The Internet Archive11 is a non-profit organisation located in San Francisco, USA. The spear-heading initiative was launched in 1996. By October 2001 its collections comprise more than 100 terabyte of data.
Using libraries as a model, the Archive's mission is to preserve digital collections and to offer permanent access, preventing "born-digital" materials from disappearing into the past. For this reason, it collects Internet sites and other cultural artefacts in digital form and ensures their persistence.
However, collection proceeds in a rather passive way as the Internet Archive relies on donations. Thereby, a comprehensive approach is pursued, since no material is deliberately shut out of the archive. A core contributer has been Alexa Internet, a company that provides information about web-sites and about products on web-pages. In order to maintain its services for navigation on the web, Alexa gathers 100 gigabytes of publicly available data per day, having no restrictions on the scope of the documents whatsoever. Yet, the material is not transferred to the Internet Archive's repository before a period of six months has passed. Thereby, 40 terabyte of the open-access World Wide Web have been acquired. Aside this collection documenting the history of the web, however, other contributers have also donated digital material, e.g. archival movies or a historical documentation of the Arpanet.
These massive amounts of data are stored on tapes, yet, as desktop computers become cheaper it proved a feasible approach to connect several rather small scale hosts to a cluster. To ensure the longevity of the repository, the data is copied to new storage media at least every ten years. By maintaining copies at multiple sites accidents or natural disasters are counteracted. Additionally, software and emulators are collected to promote accessibility of the material in the future.

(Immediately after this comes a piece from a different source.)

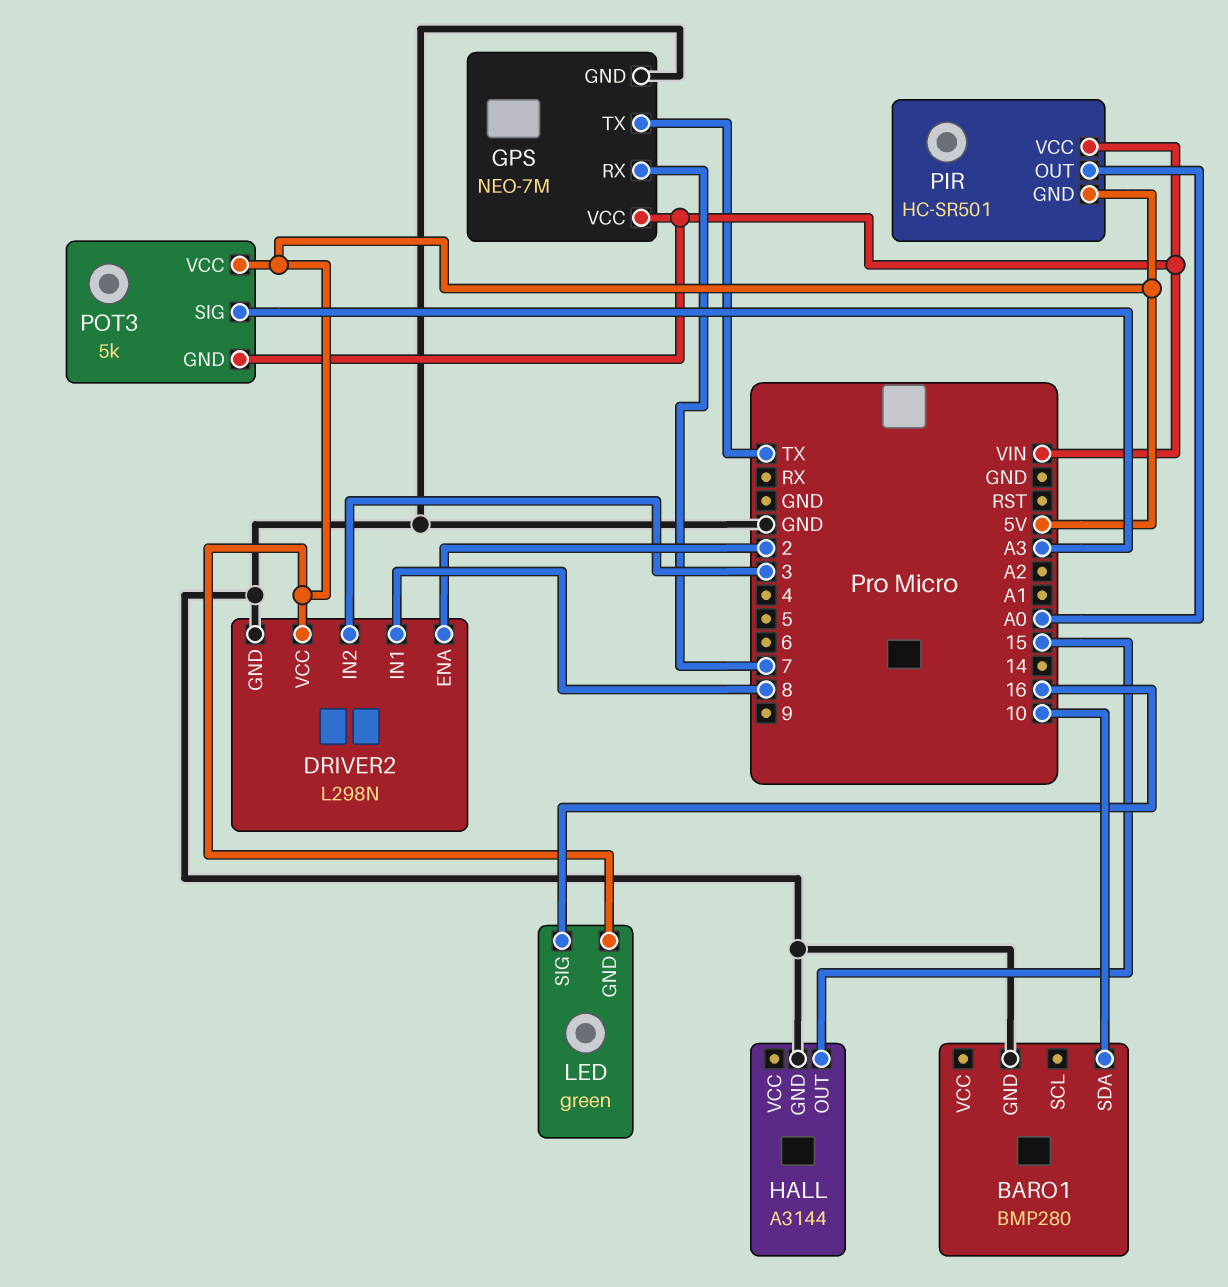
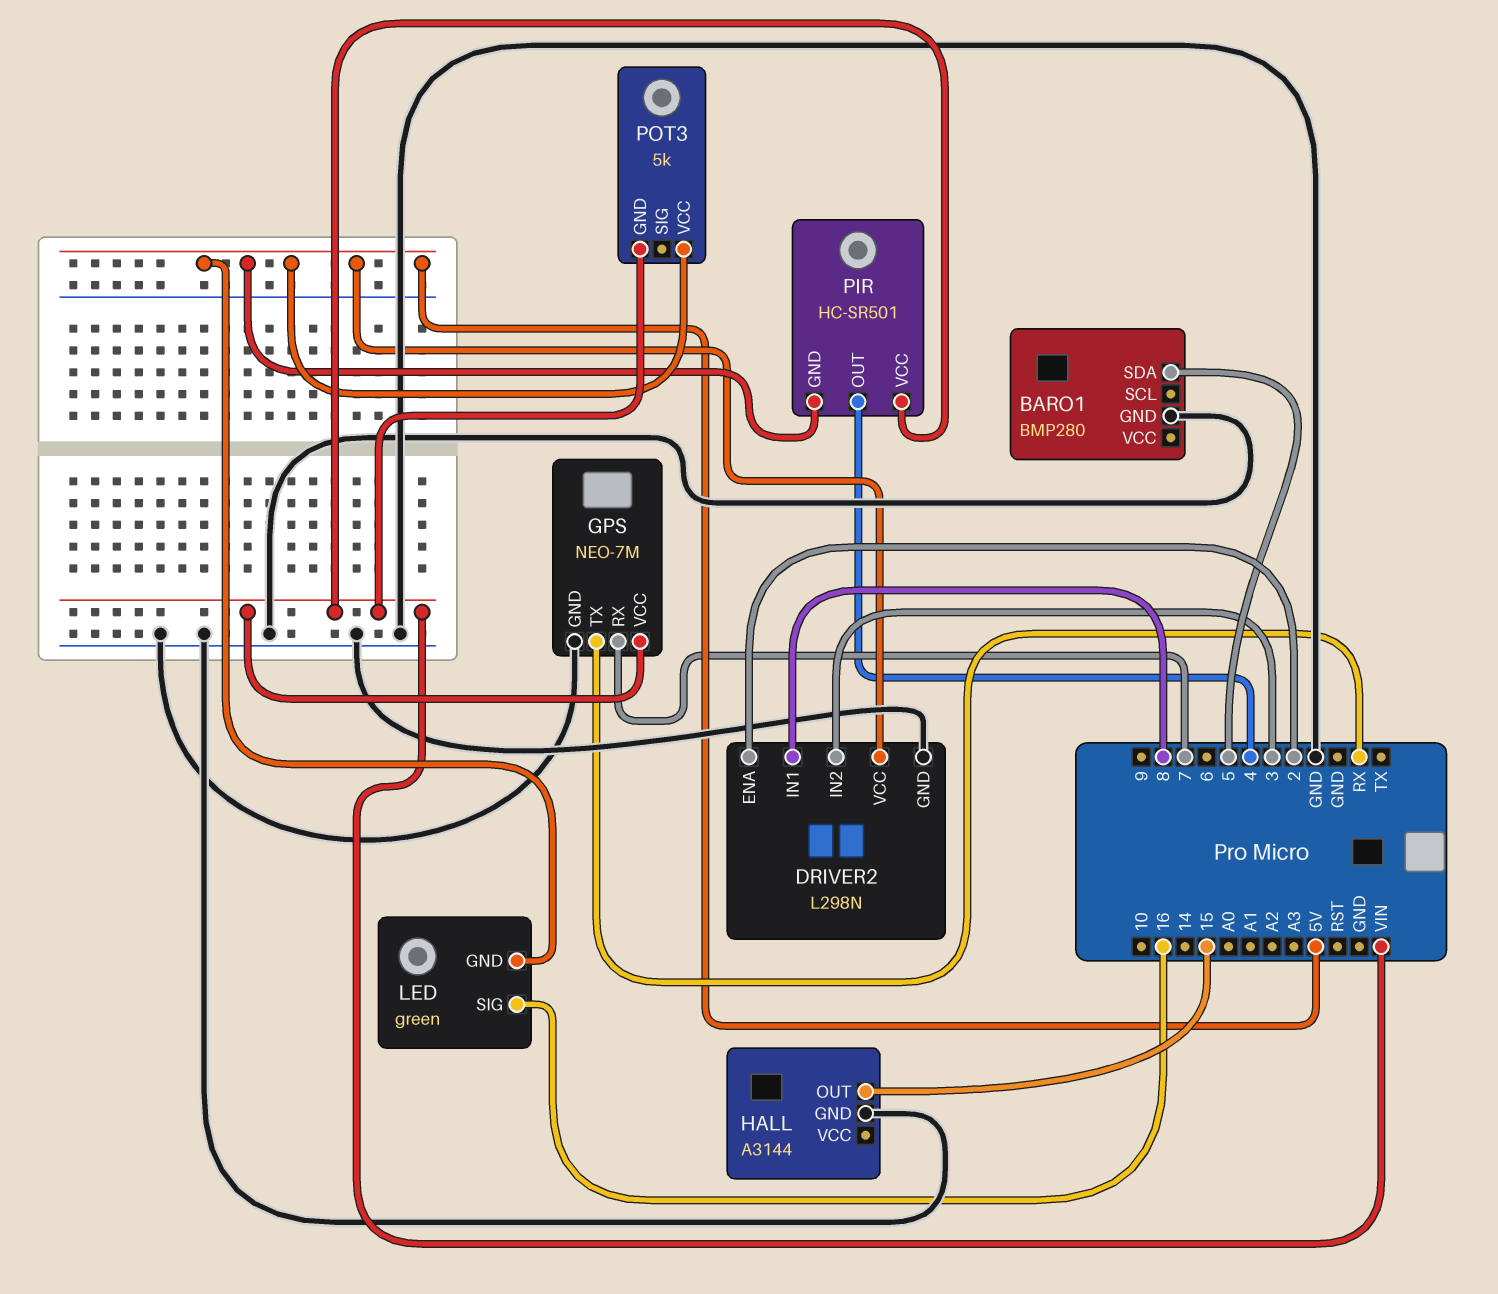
BARO1 pin SDA: 10 -> 5
GPS pin TX: TX -> RX
PIR pin OUT: A0 -> 4
POT3 pin SIG: A3 -> none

Access to the wealth of information in the archive is provided at no cost to researchers, historians, and scholars in the scope of projects. For the time being, a certain level of technical knowledge and programming skills is required for using the repository. Amongst others, the Smithsonian Institution, Xerox PARC, AT&T Labs, Cornell, Bellcore, and Rutgers University have made use of this possibility. The projects have engaged in diverse subjects such as the study of human languages, the growth of the Web, and the development of human information habits.